Drinfeld’s lemma and the Global Function Field Lanlgands Cor-
The Langlands Correspondence over function fields
An important symmetry of the space of unbranched automorphic functions is the effect of Hecke algebras. The connection to the arithmetic of the function field comes in through the equivalence Dlis(𝑋 ,Qℓ) ≃D𝑏(Rep(𝜋𝑒𝑡´.
Drinfeld’s lemma and the Künneth formula for Weil sheaves
Our first main result is a generalization of Drinfeld's lemma to the entire derived category of constructible disks. For Lisse discs, this holds ifΛ is a torsion ring or an extension of Zℓ, and always holds for Lisse if𝑋.
Application to the moduli of bundles and shtukas
Suppose that for each𝜑: 𝑠 → 𝑠′operator Note that ( . 1)𝑅 is given by the composition of the lower functors in the commutative diagram below.
The Categorical Trace in the Categorical Local Lanlgands Program 12
Convolution Patterns and the Iwahori-Hecke category
The abstract results in the second part of the thesis are motivated by the understanding of unipotent representations. As we did with the function arc dictionary, we can relate this monoid category to the category of unipotent representations by taking the "track of Frobenius".
The Categorical trace construction
These definitions and its implication for the study of the category of unipotent representations are the subject of a joint project with Xinwen Zhu and are beyond the scope of this thesis. As in (Lurie, 2009, Section 5.5.3), PrL denotes the ∞ category of presentable∞ categories with colimit-preserving functors.
Monoidal aspects
It contains the subcategory PrSt ⊂ PrL consisting of stable∞ categories. and exact functors: it is characterized by 𝐷1⊗𝐷. 4.1), that is, the compact objects in the Lurie tensor product of the Ind completions. Each category in PrStΛ is canonically enriched by ModΛ, so we refer to Hom𝐷(−,−) ∈ ModΛ as the mapping complex.

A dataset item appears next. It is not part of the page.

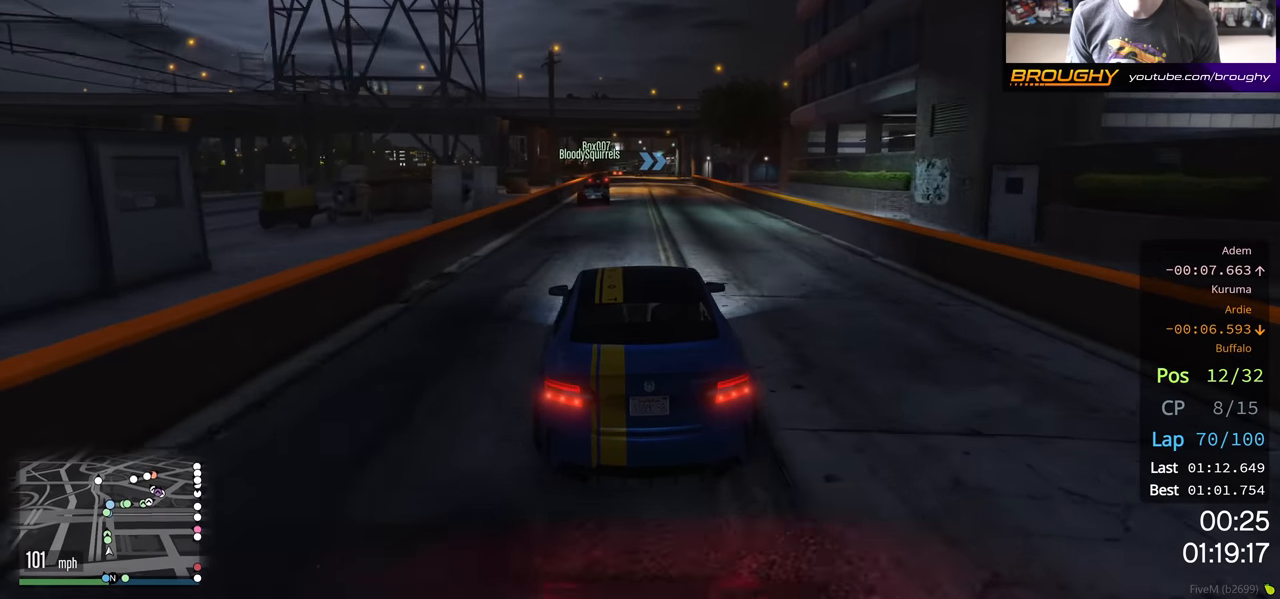
{"buttons": ["R2"], "left_stick": "center", "right_stick": "center", "events": []}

Fixed points of infinity categories
In particular, the object H𝑗(𝑀) is in the essential image of the fully faithful functor equation (6.17). By the full fidelity of Equation (8.4), the split settable case reduces to the split lisse case, see also the proof of 7.1.2 in Section 7.6. Then letℎ𝑜𝑟 𝑖 𝑧=𝑎𝑙 𝑙and let𝑣 𝑒𝑟 𝑡 consist of the following class of morphisms: 𝑓 : 𝑋 →𝑌 →𝑌 belongs to 𝑣 (if the 𝑣) :D (𝑌) → D (𝑋) allows a continuous left adjoint. (𝑓) 𝐿 and for each diagram as(11.2), the induced Beck-Chevalley map is an equivalence.
By Lemma 12.3.1 the functor between trace categories can be realized as a limit of functors between Hochschild complexes, so to get full fidelity it suffices to have full fidelity at the level of the functors𝐴⊗𝑛⊗Λ𝐹. Then, via the construction of Section 10.4, the object 𝑄 admits the structure of a (𝑋×𝑌 𝑋)-bimodule in Corr(C)𝑣 𝑒𝑟 𝑡;ℎ𝑜𝑟 𝑖 𝑧.

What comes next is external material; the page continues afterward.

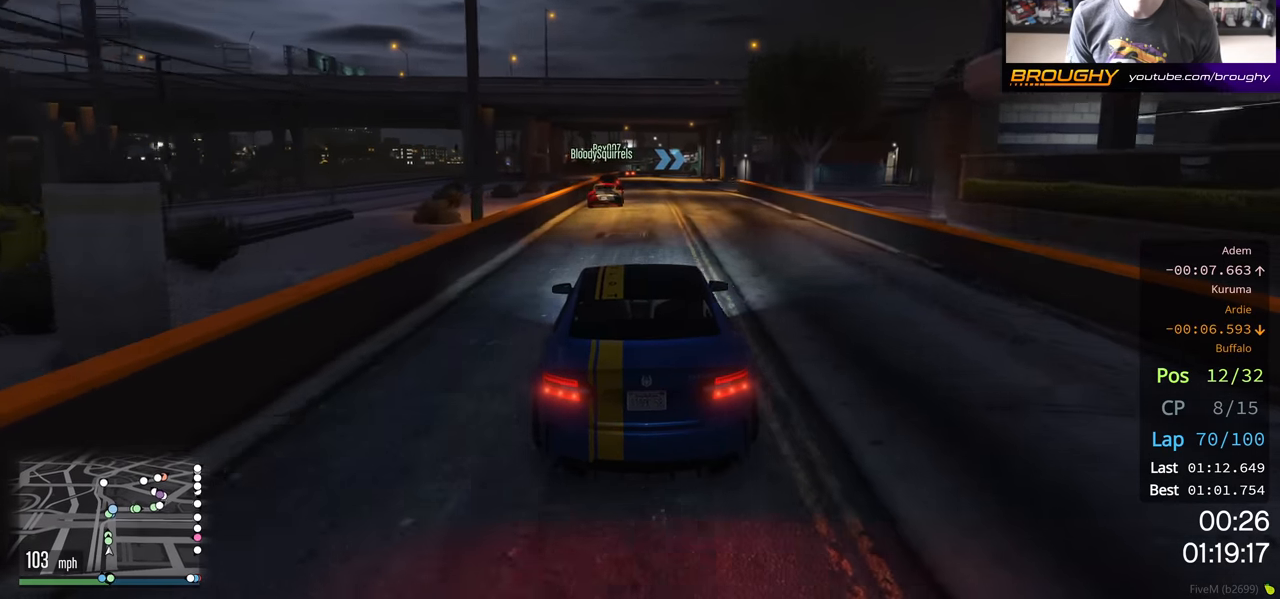
{"buttons": ["R2"], "left_stick": "center", "right_stick": "center", "events": []}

Lisse and constructible sheaves
Constructible Weil Sheaves
The Weil-proétale site
This yields a functor (𝑋 . pro´et) → PrStΛ, 𝑈 ↦→ D(𝑈Weil,Λ), a hypercomplete bundle of Λ∗-linearly presentable stable categories. According to Lemma 6.1.3, the cosimplical 1-topos associated with (𝑋Weil . pro´et)/(𝑋•,Φ•) is equivalent to the cosimplical 1-topos associated with the action of𝜙∗.
Weil sheaves on products
Partial-Frobenius stability
Then any partially Frobenius invariant constructible closed subset𝑍 ⊂ 𝑋 is a finite set-theoretic union of subsets of the form𝑍. In particular, every partially Frobenius invariant constructible open subscheme𝑈 ⊂ 𝑋 is a finite union of constructible open subschemes of the form𝑈.
Lisse and constructible Weil sheaves
We note that every Frob𝑋𝑖 induces a homeomorphism on the underlying topological space of 𝑋 such that 𝑍′ is well defined. From the presentation (6.6) we get that a Weil sheaf 𝑀 is lisse if and only if the underlying object 𝑀.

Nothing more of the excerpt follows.